Man of Aran (1934)
Enthralling!
23 January 2001
If you were to ask passers-by on the street if they'd be interested in seeing a 1934 documentary about the harsh day-to-day existence of a tiny community living on a remote island off the coast of Ireland -- well, you'd be standing there all day before you could find someone who'd say, "sure!". Which is really a disappointment because they don't know what they're missing!

Think of every poem you've read about the sea and man's relation to it and you might get a clue as to the depths of feeling that this film has. It's like Hemingway, Pablo Neruda and W.B. Yeats all rolled into one. It's extremely simplistic, just shots of how a small family fishes, hauls seaweed for fertilizer (there is no soil on the island) and dodges waves so high that its foam sprays above the cliff-tops.
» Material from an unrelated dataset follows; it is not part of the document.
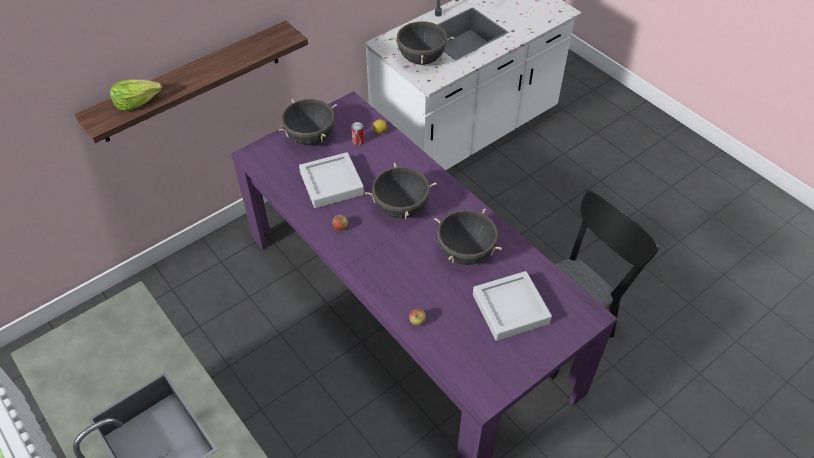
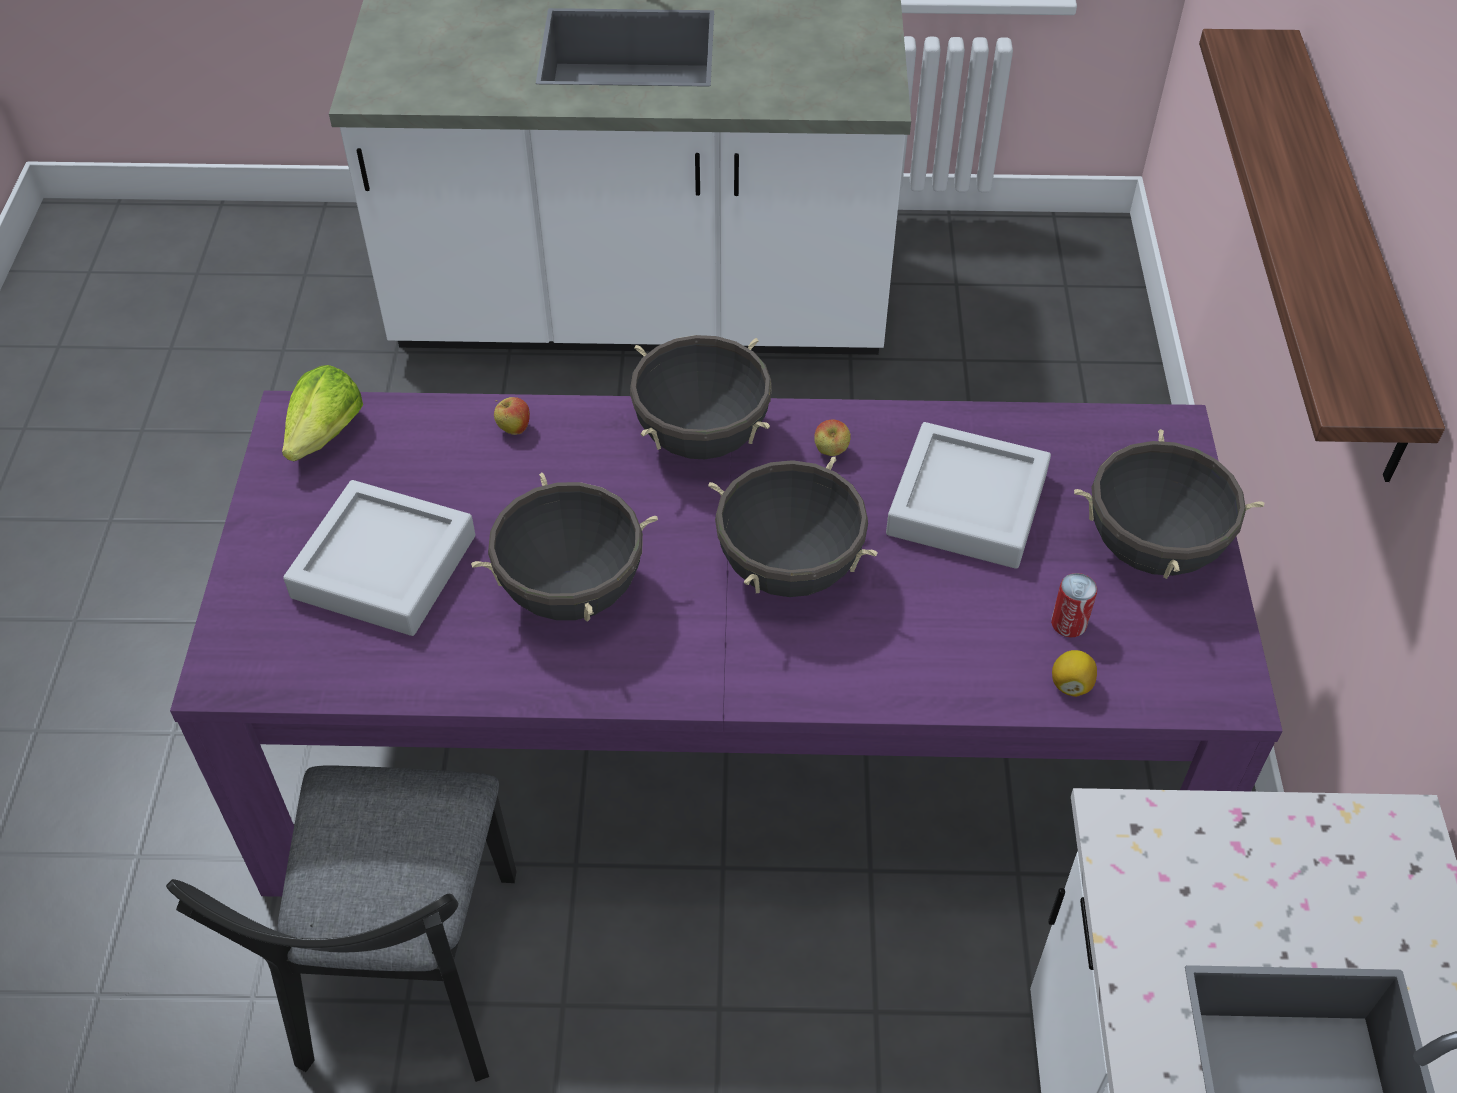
camera: 130 degrees right, 0 degrees up
(137, 102) = (1269, 101): lettuce -> lettuce (326, 434)
(421, 59) = (1251, 879): black cooking pot -> black cooking pot (702, 438)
Not to mention an incredible sequence where five fishermen try to catch and kill a shark that is a good deal larger than their boat!

What's most exhilarating about this film is that while you're watching it, you can't help but think that these people are crazy to choose to live in such a desolate and difficult place, but then you try to imagine them elsewhere and you know that they are as much a part of that environment as the stubborn sea-worn cliffs are. After even thirty minutes of the film, the roar of the ocean and the cries of the gulls fill your head to such an extreme that you know that such people could live no where else. This film is reminiscent of Roberto Rossellini's film, "Stromboli" about the inhabitants of a small village on a volcanic island. There are a few brief pockets of sentimentality due to the score, but the filmmakers thankfully left out the music during all of the film's most important scenes. Overall what you have is an incredible cinematic experience that makes you think and imagine what it would be like to live a life where every day is a struggle with the elements of nature and a fight for survival, yet filled with the deepest awe and respect for nature and for living.